Strong agree with the need for nuance. 'Model' is another word that gets horribly mangled a lot recently.

I think the more sensible uses of the word 'agent' I've come across are usually referring to the assemblage of a policy-under-training plus the rest of the shebang: learning method, exploration tricks of one kind or another, environment modelling (if any), planning algorithm (if any) etc. This seems more legit to me, though I still avoid using the word 'agent' as far as possible for similar reasons (discussed here (footnote 6) and here).

Similarly to Daniel's response to 'reward is not the optimization target' I think you can be more generous in your interpretation of RL experts' words and read less error in. That doesn't mean that more care in communication and terminology would be preferable, which is a takeaway I strongly endorse.

I think you can be more generous in your interpretation of RL experts' words and read less error in.

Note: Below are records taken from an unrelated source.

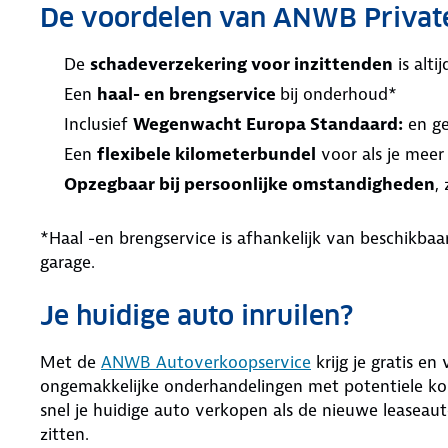
De voordelen van ANWB Privat
De
schadeverzekering voor inzittenden
is alt
Een
haal- en brengservice
bij onderhoud*
Inclusief
Wegenwacht Europa Standaard:
en ge
Een
flexibele kilometerbundel
voor als je meer
Opzegbaar bij persoonlijke omstandigheden
,
*Haal -en brengservice is afhankelijk van beschikb
garage.
Je huidige auto inruilen?
Met de
ANWB Autoverkoopservice
krijg je gratis en
ongemakkelijke onderhandelingen met potentiele kop
snel je huidige auto verkopen als de nieuwe leaseaut
zitten.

What other, more favorable interpretations might I consider?

[-]Max H11mo30

Once you have a policy network and a sampling procedure, you can embody it in a system which samples the network repeatedly, and hooks up the I/O to the proper environment and actuators. Usually this involves hooking the policy into a simulation of a game environment (e.g. in a Gym), but sometimes the embodiment is an actual robot in the real world.

I think using the term "agent" for the policy itself is actually a type error, and not just misleading. I think using the term to refer to the embodied system has the correct type signature, but I agree it can be misleading, for the reasons you describe.

OTOH, I do think modelling the outward behavior of such systems by regarding them as agents with black-box internals is often useful as a predictor, and I would guess that this modelling is the origin of the use of the term in RL.

But modelling outward behavior is very different from attributing that behavior to agentic cognition within the policy itself. I think it is unlikely that any current policy networks are doing (much) agentic cognition at runtime, but I wouldn't necessarily count on that trend continuing. So moving away from the term "agent" proactively seems like a good idea.

Anyway, I appreciate posts like this which clarify / improve standard terminology. Curious if you agree with my distinction about embodiment, and if so, if you have any better suggested term for the embodied system than "agent" or "embodiment".

I think the embodiment distinction is interesting and hadn't thought of it before (note that I didn't understand your point until reading the replies to your comment). I'm not yet sure if I find this distinction worth making, though. I'd refer to the embodied system as a "trained system" or -- after reading your suggestion -- an "embodiment." Neither feels quite right to me, though.